WHAT YOU NEED TO DO - Find the string "BEGIN" in the records. Copy each line that has it.

ENTRIES PROVIDED -

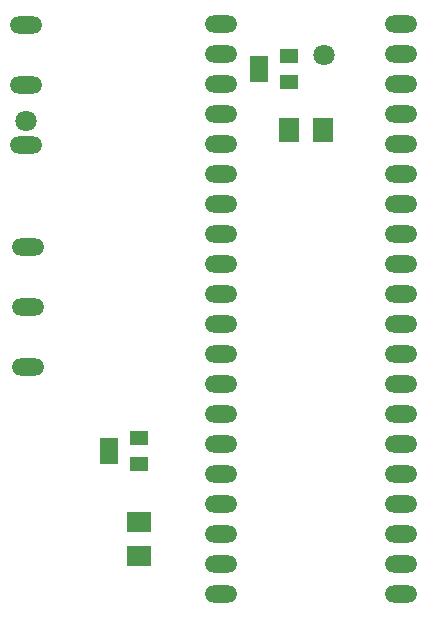
<source format=gts>
G04 --- HEADER BEGIN --- *
%TF.GenerationSoftware,LibrePCB,LibrePCB,0.1.0*%
%TF.CreationDate,2018-07-25T23:47:17*%
%TF.ProjectId,desklift - other_routing,146e283d-8dba-42bd-9080-c603e88aa634,v1*%
%TF.Part,Single*%
%FSLAX66Y66*%
%MOMM*%
G01*
G74*
G04 --- HEADER END --- *
G04 --- APERTURE LIST BEGIN --- *
%ADD10O,2.74X1.47*%
%ADD11R,1.6X1.2*%
%ADD12R,1.6X2.2*%
%ADD13R,2.003X1.8*%
%ADD14R,1.8X2.003*%
%ADD15C,1.8*%
G04 --- APERTURE LIST END --- *
G04 --- BOARD BEGIN --- *
D10*
X43180000Y79851250D03*
X43180000Y69691250D03*
X43180000Y74771250D03*
D11*
X65436728Y77300112D03*
X65436728Y75100112D03*
D12*
X62836728Y76200112D03*
D10*
X43338750Y61118750D03*
X43338750Y50958750D03*
X43338750Y56038750D03*
X74929888Y41909696D03*
X74929888Y67309696D03*
X74929888Y77469696D03*
X74929888Y72389696D03*
X59689888Y57149696D03*
X59689888Y72389696D03*
X74929888Y54609696D03*
X74929888Y34289696D03*
X74929888Y44449696D03*
X59689888Y80009696D03*
X59689888Y54609696D03*
X74929888Y62229696D03*
X59689888Y31749696D03*
X59689888Y62229696D03*
X74929888Y69849696D03*
X59689888Y52069696D03*
X74929888Y31749696D03*
X59689888Y77469696D03*
X74929888Y57149696D03*
X59689888Y59689696D03*
X59689888Y44449696D03*
X74929888Y39369696D03*
X74929888Y46989696D03*
X59689888Y36829696D03*
X74929888Y64769696D03*
X59689888Y67309696D03*
X74929888Y80009696D03*
X74929888Y49529696D03*
X74929888Y52069696D03*
X59689888Y74929696D03*
X59689888Y69849696D03*
X59689888Y64769696D03*
X74929888Y36829696D03*
X59689888Y41909696D03*
X59689888Y46989696D03*
X59689888Y39369696D03*
X74929888Y59689696D03*
X59689888Y34289696D03*
X59689888Y49529696D03*
X74929888Y74929696D03*
D13*
X52705032Y37775752D03*
X52705032Y34931752D03*
D11*
X52735000Y44915000D03*
X52735000Y42715000D03*
D12*
X50135000Y43815000D03*
D14*
X65411740Y71040672D03*
X68255740Y71040672D03*
D15*
X68381560Y77311344D03*
X43180000Y71755000D03*
G04 --- BOARD END --- *
%TF.MD5,a0873b891ec9b87a6a5951a86adcde87*%
M02*

</source>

ANSWER TO THIS EXERCISE -
G04 --- HEADER BEGIN --- *
G04 --- APERTURE LIST BEGIN --- *
G04 --- BOARD BEGIN --- *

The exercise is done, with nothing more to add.